Exports of goods and services rose to a record of $164.4 billion, helped by the dollar’s declines earlier in the year, which have made U.S. goods cheaper on overseas markets.

Imports also rose to a record of $164.4 billion, up 1.8 percent from the May level. But the increase was driven by a 14.6 percent surge in petroleum imports, which hit an all-time high of $44.5 billion as crude oil prices jumped to record levels.

The country’s goods trade deficit outside of petroleum shrank to the lowest level since February 2003. Demand for a variety of consumer products from clothing to televisions and furniture has weakened, reflecting the sharp economic slowdown in the United States.

Through the first half of this year, the trade deficit is running at an annual rate of $702.8 billion, up only slightly from last year’s deficit of $700.3 billion. The 2007 deficit was down 7 percent from 2006, marking the first annual improvement after five straight years of record deficits.

The Bush administration points to the falling deficits as evidence that the president’s trade policies are working to open overseas markets to U.S. products.

But critics say the deficits still remain far above the levels when Bush took office. They also contend that the string of record deficits contributed to the loss of more than 3 million manufacturing jobs since 2001 as many companies moved production to low-wage countries.

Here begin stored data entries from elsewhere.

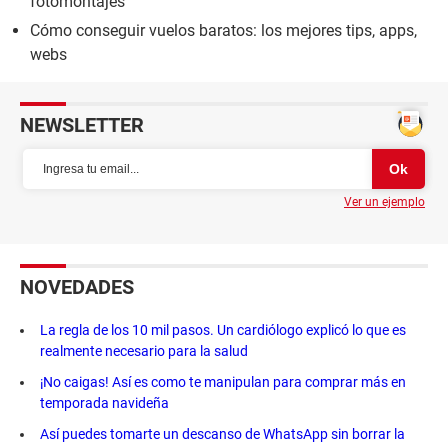
fotomontajes
Cómo conseguir vuelos baratos: los mejores tips, apps,
webs
NEWSLETTER
Ver un ejemplo
NOVEDADES
La regla de los 10 mil pasos. Un cardiólogo explicó lo que es
realmente necesario para la salud
¡No caigas! Así es como te manipulan para comprar más en
temporada navideña
Así puedes tomarte un descanso de WhatsApp sin borrar la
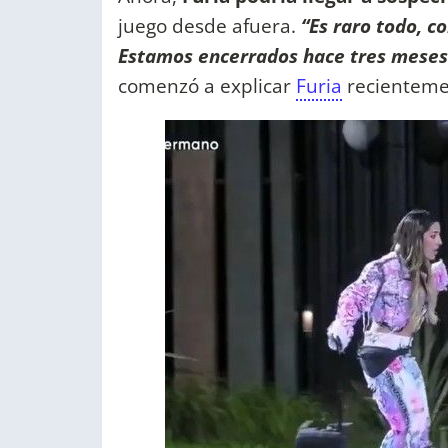
juego desde afuera.
“Es raro todo, c
Estamos encerrados hace tres meses
comenzó a explicar
Furia
recienteme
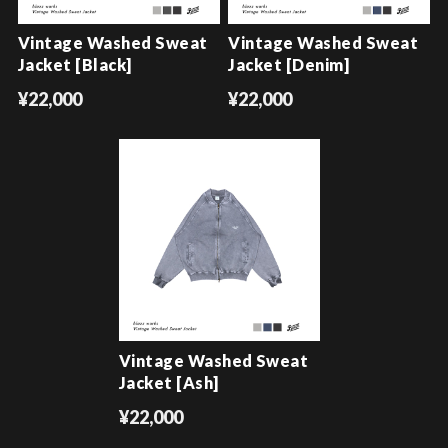
Vintage Washed Sweat
Vintage Washed Sweat
Jacket [Black]
Jacket [Denim]
¥22,000
¥22,000
Vintage Washed Sweat
Jacket [Ash]
¥22,000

The deficit in June, after adjusting for inflation, was the lowest monthly imbalance since December 2001, a month when the country was struggling to emerge from the last recession. Many economists believe the 2008 slowdown will ultimately be ruled a recession too, although the gross domestic product has yet to post back-to-back negative quarters, a traditional definition of a downturn.

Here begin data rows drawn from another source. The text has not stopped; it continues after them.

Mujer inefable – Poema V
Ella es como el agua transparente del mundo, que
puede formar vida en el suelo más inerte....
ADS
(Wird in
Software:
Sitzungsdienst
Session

The GDP expanded at an annual rate of 1.9 percent in the April-June quarter. It may have been negative during that period, however, had it not been for a sizable improvement in the trade balance, reflecting the drop in demand for imports and surging export sales.

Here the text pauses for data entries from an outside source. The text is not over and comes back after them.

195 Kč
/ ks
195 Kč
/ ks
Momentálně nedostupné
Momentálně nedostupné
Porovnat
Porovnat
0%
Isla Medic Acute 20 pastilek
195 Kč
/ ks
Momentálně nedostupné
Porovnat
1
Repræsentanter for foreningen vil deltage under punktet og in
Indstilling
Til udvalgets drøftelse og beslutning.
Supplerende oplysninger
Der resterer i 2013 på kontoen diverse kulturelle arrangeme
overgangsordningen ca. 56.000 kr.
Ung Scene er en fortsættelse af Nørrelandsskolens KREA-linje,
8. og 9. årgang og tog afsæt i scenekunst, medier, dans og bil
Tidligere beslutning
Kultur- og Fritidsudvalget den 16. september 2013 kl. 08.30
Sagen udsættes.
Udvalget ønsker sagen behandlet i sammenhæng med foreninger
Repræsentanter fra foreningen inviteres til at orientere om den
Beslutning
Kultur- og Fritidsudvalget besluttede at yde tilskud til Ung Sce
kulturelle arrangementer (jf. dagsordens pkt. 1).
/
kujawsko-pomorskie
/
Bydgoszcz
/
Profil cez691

Economists are worried that the big lift from exports could fade in coming months if economic growth in Europe and Japan, two big overseas markets for American goods, falters.

The politically sensitive deficit with China rose to $21.4 billion in June, the largest monthly imbalance since a record $25.9 billion deficit with China last October. The deficit is likely to rise further in coming months.

The Chinese reported Monday that their surplus with the world rose to the highest level in eight months in July. Its surpluses with the United States and the 27-nation European Union expanded.

Critics accuse China of unfair trade practices such as artificially depressing the value of its currency to boost the competitiveness of Chinese products. The Bush administration, led by Treasury Secretary Henry Paulson, has been prodding China to move more quickly to allow its currency to rise against the dollar and head off Democratic moves in Congress to impose penalty tariffs on Chinese goods over the currency issue.

The record level of U.S. exports in June reflected big increases in sales of farm products such as soybeans, corn and wheat and gains in exports of manufactured goods. Sales of aircraft engines, electric generators and computer chips all posted big gains.

U.S. exports to Mexico, the European Union and South and Central America all hit records in June.

But America’s deficit with OPEC set a record too in June as the average price of imported crude oil climbed to a record of $117.13 per barrel. Oil prices, which hit a record on the spot market of $147.27 in early July, have fallen by about 20 percent since that time, raising hopes that the oil portion of the trade deficit will start to narrow in coming months.